SIMPLE BONE CYSTS TREATED BY PERCUTANEOUS AUTOLOGOUS MARROW GRAFTING (A PRELIMINARY REPORT)
Lokiec, F., Ezra, E., Khermosh, O., Wientroub, S.
(Dana Children`s Hospital, Sourasky Medical Centre and Tel-Aviv University, Israel) 

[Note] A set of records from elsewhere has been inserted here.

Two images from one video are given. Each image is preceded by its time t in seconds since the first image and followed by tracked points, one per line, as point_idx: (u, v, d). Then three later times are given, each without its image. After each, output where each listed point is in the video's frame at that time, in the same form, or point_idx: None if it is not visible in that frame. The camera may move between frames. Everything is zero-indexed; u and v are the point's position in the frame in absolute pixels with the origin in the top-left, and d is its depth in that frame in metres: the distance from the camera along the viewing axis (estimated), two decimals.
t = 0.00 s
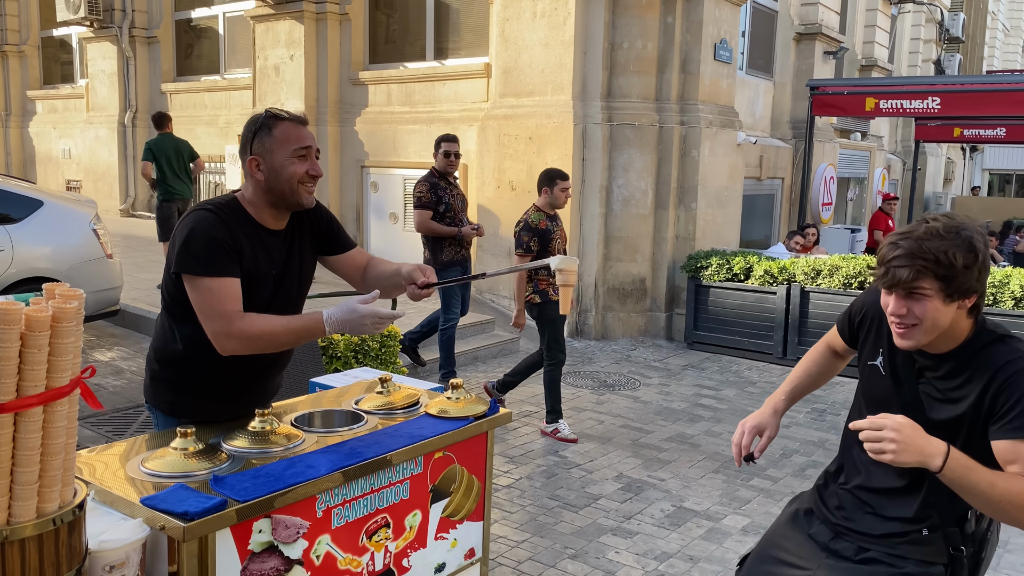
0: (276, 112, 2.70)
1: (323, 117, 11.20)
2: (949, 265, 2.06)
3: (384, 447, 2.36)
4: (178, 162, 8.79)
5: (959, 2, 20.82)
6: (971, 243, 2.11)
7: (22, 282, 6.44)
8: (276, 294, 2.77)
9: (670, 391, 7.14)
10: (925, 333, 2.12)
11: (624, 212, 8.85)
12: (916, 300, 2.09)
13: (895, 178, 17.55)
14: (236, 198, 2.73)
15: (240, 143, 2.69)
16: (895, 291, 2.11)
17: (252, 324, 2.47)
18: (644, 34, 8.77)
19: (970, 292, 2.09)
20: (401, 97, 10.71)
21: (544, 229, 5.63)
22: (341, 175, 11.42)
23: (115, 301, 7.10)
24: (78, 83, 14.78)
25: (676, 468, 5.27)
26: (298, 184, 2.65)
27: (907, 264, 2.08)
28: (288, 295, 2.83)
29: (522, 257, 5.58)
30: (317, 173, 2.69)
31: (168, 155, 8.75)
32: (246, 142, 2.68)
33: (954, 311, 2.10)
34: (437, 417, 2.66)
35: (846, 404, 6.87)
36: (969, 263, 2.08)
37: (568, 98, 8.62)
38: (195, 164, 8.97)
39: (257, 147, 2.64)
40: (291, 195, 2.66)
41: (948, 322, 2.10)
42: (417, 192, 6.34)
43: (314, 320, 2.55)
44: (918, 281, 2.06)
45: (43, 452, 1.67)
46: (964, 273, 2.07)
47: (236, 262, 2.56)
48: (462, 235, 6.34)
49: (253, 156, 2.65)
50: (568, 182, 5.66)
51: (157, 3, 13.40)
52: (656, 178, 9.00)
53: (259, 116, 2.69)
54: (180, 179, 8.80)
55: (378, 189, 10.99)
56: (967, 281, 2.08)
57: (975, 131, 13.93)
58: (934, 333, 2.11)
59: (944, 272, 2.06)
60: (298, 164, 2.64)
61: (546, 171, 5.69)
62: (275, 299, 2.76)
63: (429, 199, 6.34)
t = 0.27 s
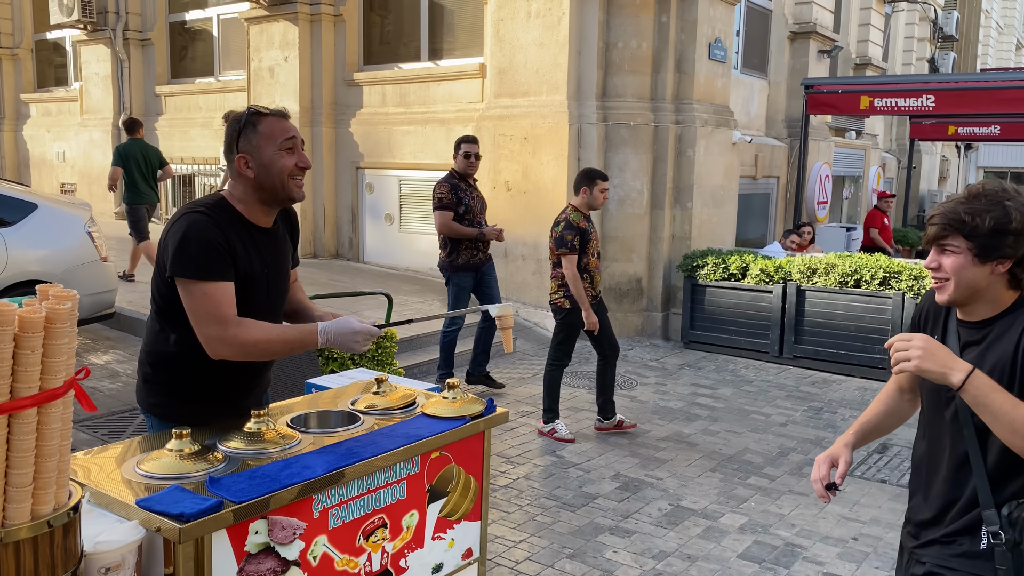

J Bone Joint Surg 78:934-937, 1996
Die Effizienz einer perkutanen Injektion von Knochenmark zur Behandlung von juvenilen Knochencysten wird anhand einer prospektiven Studie mit 10 Patienten (im Alter von 7-15 Jahren) evaluiert. In allen 10 Fällen lag eine aktive Läsion mit direktem Kontakt zur Epiphysenfuge vor. 6 mal war die Läsion im proximalen Humerus, 6 mal im proximalen Femur und je 1 mal in der proximalen resp. distalen Tibia lokalisiert. Alle 10 Kinder hatten mindestens eine pathologische Fraktur. Bei 3 Patienten war eine vorausgehende Behandlung nicht erfolgreich gewesen, nämlich 1 mal eine autologe und allogene Knochentransplantation und 2 mal wiederholte Steroid-Injektionen. Beim Eingriff wurde der Cysteninhalt durch eine Punktionskanüle abgesaugt und die Cystenwand mittels Kanüle anschliessend an mehreren Stellen perforiert. Knochenmark wurde mittels Aspiration aus dem Beckenkamm entnommen. Das Füllungsvolumen der Knochencysten betrug im Durchschnitt 25 ml (15-50 ml). Bei einem Befall der unteren Extremität wurde das betroffene Bein für 6 Wochen vollständig entlastet. Die radiologischen Kontrollen erfolgten in regelmässigen Abständen, initial nach 2 und 6 Wochen, danach im ersten Jahr alle 3 Monate, im zweiten Jahre alle 6 Monate, in der Folge in jährlichen Abständen. Alle 10 Knochencysten waren innerhalb von 3 Monaten konsolidiert. Daneben zeigte sich eine deutliche Verdickung des Cortex innerhalb von 6 Monaten. Alle Cysten heilten nach einer einmaligen Injektion von Knochemark. Die Autoren meinen, dass - obwohl die Studie nur eine kleine Gruppe umfasse - weder das Alter, noch die Aktivität oder Lokalisation der Cyste den Outcome beeinflusse.